▶ [SOURCE TEXT]
• • • •

Files don’t obey ROLLBACK
#
It’s normal to roll back transactions in case of errors, or even if the logic of our application requires us to cancel changes. However, rolling back transactions does not roll back changes made on a file that was changed as a result of the transaction as well.
For example, suppose that we remove a screenshot file as we execute a DELETE
statement to remove the corresponding row in the database. If we roll back this change, the deletion of the row in the database is reversed, but the file is still gone.
<?php
$stmt = $pdo->query("DELETE FROM Screenshots
WHERE bug_id = 1234 AND image_id =1");
unlink("images/screenshot1234-1.jpg");
$pdo->rollback();
?>
The row in the database is restored but not the image file.
Files don’t obey database backup tools#
Most database brands provide a client tool to assist in backing up a database that is in use. For example, MySQL provides mysqldump
, Oracle provides rman
, PostgreSQL provides pg_dump
, SQLite provides the .dump
command, and so on. Using a backup tool is important because if other clients are making changes concurrently, our backup could end up containing partial changes, at times even breaking referential integrity or making the backup corrupt and useless for recovery.
A backup tool doesn’t know how to include files referenced by the pathname in a VARCHAR
column of a table. So when we back up a database, we need to remember a two-step process: use the database backup tool, and then use a filesystem backup tool for the collection of external image files.
Even if we include the external files with the backup, it’s hard to ensure that copies of these files are in sync with the transaction we used to back up the database. Applications may add or change image files at any time, sometimes even only a moment after we begin our database backup.

• • • •

▶ [SUPPLIED RECORDS]
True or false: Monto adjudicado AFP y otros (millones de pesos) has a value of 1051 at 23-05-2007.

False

• • • •

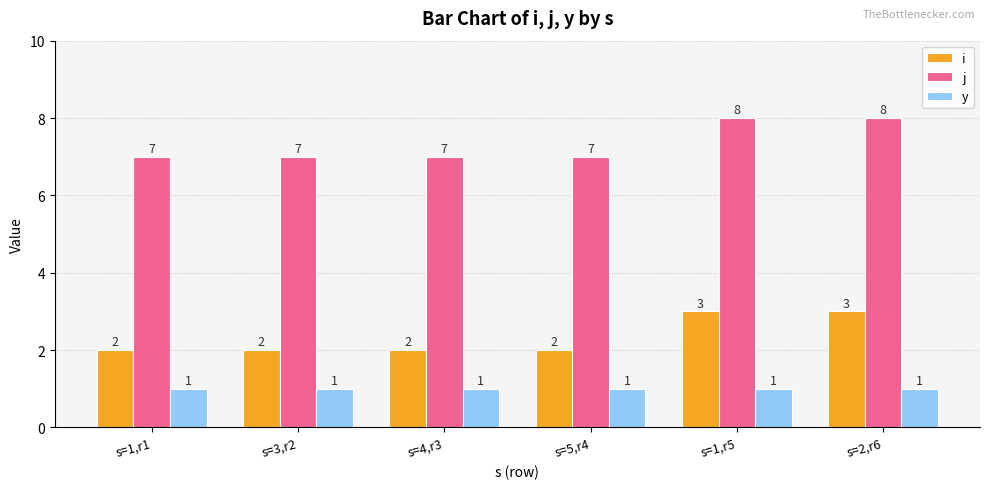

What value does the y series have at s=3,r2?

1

• • • •

▶ [PROBLEM DETAILS]
Pick up the passage on image files stored outside the database right after its final sentence and keep writing.

▶ [TASK ANSWER]
Files don’t obey SQL access privileges#
External files circumvent any privileges that are assigned with the GRANT
and REVOKE
SQL statements. SQL privileges manage access to tables and columns, but they don’t apply to external files named by strings in the database.
Files are not SQL data types#
The path stored in screenshot_path
is merely a string. The database doesn’t verify if the string is a valid pathname, nor can the database verify if the file exists at the path we have entered. If the file is renamed, moved, or deleted, the database won’t update the string in the database automatically. Any logic that treats this string as a pathname depends on the code that we write in our application.
<?php
define('DATA_DIRECTORY', '/var/bugtracker/data/');
$stmt = $pdo->query("SELECT image_path FROM Screenshots
WHERE bug_id = 1234 AND image_id = 1");
$row = $stmt->fetch();
$image_path = $row[0];
// Read the actual image -- I hope the path is correct!
$image = file_get_contents(DATA_DIRECTORY . $image_path);
?>
One advantage of using a database is that it helps us preserve data integrity. When we put some of our data in external files, we circumvent this advantage, and we have to write application code to perform checks that the database should handle.